C/C++ Compiler Optimizations
I have often seen obscure code written in a misguided attempt at “hand optimizing.” The irony is that I have also noticed in the make files for the same code that no optimization options were used when compiling the code. What a waste of time; human and computer.
The default level of optimization for most C/C++ compilers is none. The compiler spits out machine code that conforms very closely to the code you have written. This is good for debugging but is not efficient when running the code.
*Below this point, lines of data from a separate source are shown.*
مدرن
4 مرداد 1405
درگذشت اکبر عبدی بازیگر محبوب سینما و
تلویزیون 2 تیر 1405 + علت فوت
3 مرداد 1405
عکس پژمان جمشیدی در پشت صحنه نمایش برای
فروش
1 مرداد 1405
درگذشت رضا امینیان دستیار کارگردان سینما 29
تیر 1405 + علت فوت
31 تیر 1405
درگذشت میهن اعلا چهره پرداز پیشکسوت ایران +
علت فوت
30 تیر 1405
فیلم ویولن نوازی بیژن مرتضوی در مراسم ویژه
Let’s take a look at some code for a couple of simple functions in C and the assembly language that GCC generates for the ARM processor. Here is the C code:
int adder(int a, int b)
{
int c;
c = a + b;
return c;
}
main(int argc, char* argv[])
{
int a, b, c;
a = atoi(argv[1]);
b = atoi(argv[2]);
c = adder(a, b);
printf("nsum = %dn", c);
}
Now let’s look at the assembler generated for the function adder. The assembly was generated with the option -fverbose-asm. This option tells the compiler to put some comments in the assembly language about what it’s doing. The option is generally only used by compiler developers but it’s also useful for our purpose, trying to understand how optimizations effect the generated code.
adder:
@ args = 0, pretend = 0, frame = 12
@ frame_needed = 1, uses_anonymous_args = 0
mov ip, sp @,
stmfd sp!, {fp, ip, lr, pc} @,
sub fp, ip, #4 @,,
sub sp, sp, #12 @,,
str r0, [fp, #-20] @ a, a
str r1, [fp, #-24] @ b, b
ldr r2, [fp, #-20] @ a, a
ldr r3, [fp, #-24] @ b, b
add r3, r2, r3 @ tmp105, a, b
str r3, [fp, #-16] @ tmp105, c
ldr r3, [fp, #-16] @ D.1727, c
mov r0, r3 @ (result), (result)
sub sp, fp, #12
ldmfd sp, {fp, sp, pc}
The @ symbol begins a comment. The first four lines of code save some state information then create space on the stack for the function’s parameters. In C, local variables and function parameters are traditionally passed on the stack. The compiler makes room for two four byte words on the stack with the instructions:
sub fp, ip, #4
sub sp, sp, #12
What does it do with this space? It takes the two parameters that are already loaded in registers and stores them in memory on the stack; exactly what the C code says to do. Then the same two values are loaded into registers so we can do the real work of the function, add a and b. The result is moved to R0 to pass it back to the caller. Again, the traditional implementation in C is to return results in R0.
Why would the compiler generate code that wastes time moving things in and out of memory like this? It’s actually to make the code easier to debug. You might not have access to the processor’s registers due to the limitations of your debug tools and writing the parameters out to memory might be your only chance to see what is being passed to a function.
So now lets look at what the first level of optimization does to our function (-O1 for gcc).
@ link register save eliminated.
@ lr needed for prologue
add r0, r0, r1 @ (result), a, b
mov pc, lr @
Quite a bit smaller, isn’t it? The first thing the compiler has told us that it doesn’t need to save the link register. Actually the compiler generated code doesn’t save a lot of state information that it did it the previous case. Next the parameters are left in the registers. The compiler was even smart enough to put one of the parameters, a, in R0. Since we are about to clobber R0 to pass back the result, this saves using another register. So the first level of optimization saves about a dozen instructions without doing anything exotic.
At the highest level of optimization, -O3 for gcc, the compiler uses the option -finline-functions-called-once. This tells the compiler to inline any functions that are only used once. So the entire function shrinks to a single line of code in main():
add r4, r4, r0 @ tmp109, a,
This is an important optimization to know about. Often you may have a long function that should be broken up into several functions for readability but you may be reluctant to do this because you don’t want to incur the overhead of several function calls. With the -finline-functions-called-once optimization you don’t have to worry about the function call overhead and you can focus on writing readable code.
So when you’re done debugging your code, don’t forget to turn on the optimization options and recompile. Then test it one last time. Compilers are smart but not infallible.